First, figure out how much loss the signal will incur in the space between the two sites. This is called the path loss. One common formula for estimating path loss at 2.4 GHz is:

 L = 20 log(d) + 20 log(f) + 36.6

where L is the loss in dB, d is the distance in miles, and f is the frequency in Megahertz.

So, suppose you wanted to set up a five-mile link between two points, using channel 6 (2.437 GHz):

L = 20 log(5) + 20 log(2437) + 36.6  L = (20 * 0.69) + (20 * 3.38) + 36.6  L = 13.8 + 67.6 + 36.6  L = 118

At five miles, with no obstacles in between, you will lose 118 db of signal between the two points. Our link must tolerate that much loss (plus a bit extra to account for weather and miscellaneous interference) or it will be unreliable.

If you don't want to bother calculating path loss on your own, you can use Table 6-1 to get a rough estimate. This table was computed with the above formula and rounded up.

Now that you have the free space path loss, add up all of your gains (radios + antennas + amplifiers) and subtract your losses (cable length, connectors, lightning arrestors, and miscellaneous other losses). Let's assume you are using Orinoco Silver cards (15 dBm) and no amplifiers, with a 12 dBi sector on one side, and a 15 dBi yagi on the other. I assume you're using 1 meter of LMR 400 and a lightning arrestor on each side, allowing a 0.25 dB loss for each connector, and 1 dB for each pigtail. Since all of the units are in dB, we can use simple addition and subtraction:

Site A: Radio - Pigtail - Arrestor - Connector - Cable - Connector + Antenna  15   -    1    -   1.25   -    .25    -  .22  -    .25    +    12  =  24.03 Plus Site B:  15   -    1    -   1.25   -    .25    -  .22  -    .25    +    15  =  27.03 Equals: 51.06 total gain

Now, subtract the path loss from that total:

51.06  - 118 = -66.94

There you have the perceived signal level at either end of the link: -66.94 dBm. But is it enough for communications? Look up the receiver sensitivity specs for the Orinoco Silver card to see how much signal it needs. You can look it up in the radio card documentation, or consult the handy table in [Hack #65].

Consulting the table, it appears that the Orinoco Silver has a receive sensitivity of -82 dBm at 11 Mbps. As we are providing a signal of -66.94 dBm, we have a "fudge factor" of 15.06 db (82 - 66.94 = 15.06). Theoretically, this usually works at 11 Mbps (in good weather), and should have no problem at all syncing at 5.5 Mbps. The radios should automatically sense when the link becomes unreliable, and re-sync at the fastest possible speed.

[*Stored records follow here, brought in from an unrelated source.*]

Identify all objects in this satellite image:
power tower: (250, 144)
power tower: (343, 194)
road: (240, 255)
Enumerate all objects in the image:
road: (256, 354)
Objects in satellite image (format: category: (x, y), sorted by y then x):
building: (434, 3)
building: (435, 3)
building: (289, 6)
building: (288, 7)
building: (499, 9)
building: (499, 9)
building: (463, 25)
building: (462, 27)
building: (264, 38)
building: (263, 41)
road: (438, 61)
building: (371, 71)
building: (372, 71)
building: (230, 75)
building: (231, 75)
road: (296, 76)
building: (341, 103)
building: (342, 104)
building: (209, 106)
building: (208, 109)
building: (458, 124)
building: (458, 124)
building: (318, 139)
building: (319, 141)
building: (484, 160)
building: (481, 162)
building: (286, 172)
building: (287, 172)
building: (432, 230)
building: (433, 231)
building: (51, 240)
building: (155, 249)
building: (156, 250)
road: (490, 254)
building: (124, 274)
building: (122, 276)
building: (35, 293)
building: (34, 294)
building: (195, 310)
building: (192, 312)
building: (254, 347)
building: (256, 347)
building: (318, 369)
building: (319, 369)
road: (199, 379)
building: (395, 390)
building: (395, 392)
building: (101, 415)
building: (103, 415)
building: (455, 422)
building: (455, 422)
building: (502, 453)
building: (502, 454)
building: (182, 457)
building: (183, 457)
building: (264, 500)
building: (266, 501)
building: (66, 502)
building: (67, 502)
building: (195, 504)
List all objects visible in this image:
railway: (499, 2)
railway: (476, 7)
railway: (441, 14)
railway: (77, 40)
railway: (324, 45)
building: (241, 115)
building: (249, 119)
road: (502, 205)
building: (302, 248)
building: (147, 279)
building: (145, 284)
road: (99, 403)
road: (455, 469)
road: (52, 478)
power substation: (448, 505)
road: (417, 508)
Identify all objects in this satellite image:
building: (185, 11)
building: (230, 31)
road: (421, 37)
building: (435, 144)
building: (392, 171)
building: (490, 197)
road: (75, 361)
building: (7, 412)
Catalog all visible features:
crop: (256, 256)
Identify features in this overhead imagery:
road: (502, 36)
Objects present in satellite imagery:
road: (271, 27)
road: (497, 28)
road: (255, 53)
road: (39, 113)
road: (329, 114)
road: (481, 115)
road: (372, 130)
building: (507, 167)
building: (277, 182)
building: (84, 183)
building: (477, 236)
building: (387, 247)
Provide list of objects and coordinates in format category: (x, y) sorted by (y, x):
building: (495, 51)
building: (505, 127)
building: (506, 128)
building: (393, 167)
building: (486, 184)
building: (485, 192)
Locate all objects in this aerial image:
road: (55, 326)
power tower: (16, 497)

Typically, a margin of error of 20 db or so is safe enough to account for normal intervening weather patterns. Using more powerful radios (such as the Cisco 350 at 20 dBm, or the EnGenius/Senao at 23 dBm), more sensitive radios (again, like the Cisco 350 or EnGenius/Senao), or higher-gain antennas would help shore up this connection to 11 Mbps. Using higher-gain cards in conjunction with high-gain dishes makes it possible to extend your range well beyond 25 miles, but be sure to observe the FCC limits on power and gain.

Online tools like Green Bay Professional Packet Radio's Wireless Network Link Analysis can give you a good ballpark estimate on what it will take to make your link possible. Check out their excellent resources at http://www.gbonline.com/~multiplx/cgi-bin/wireless.main.cgi.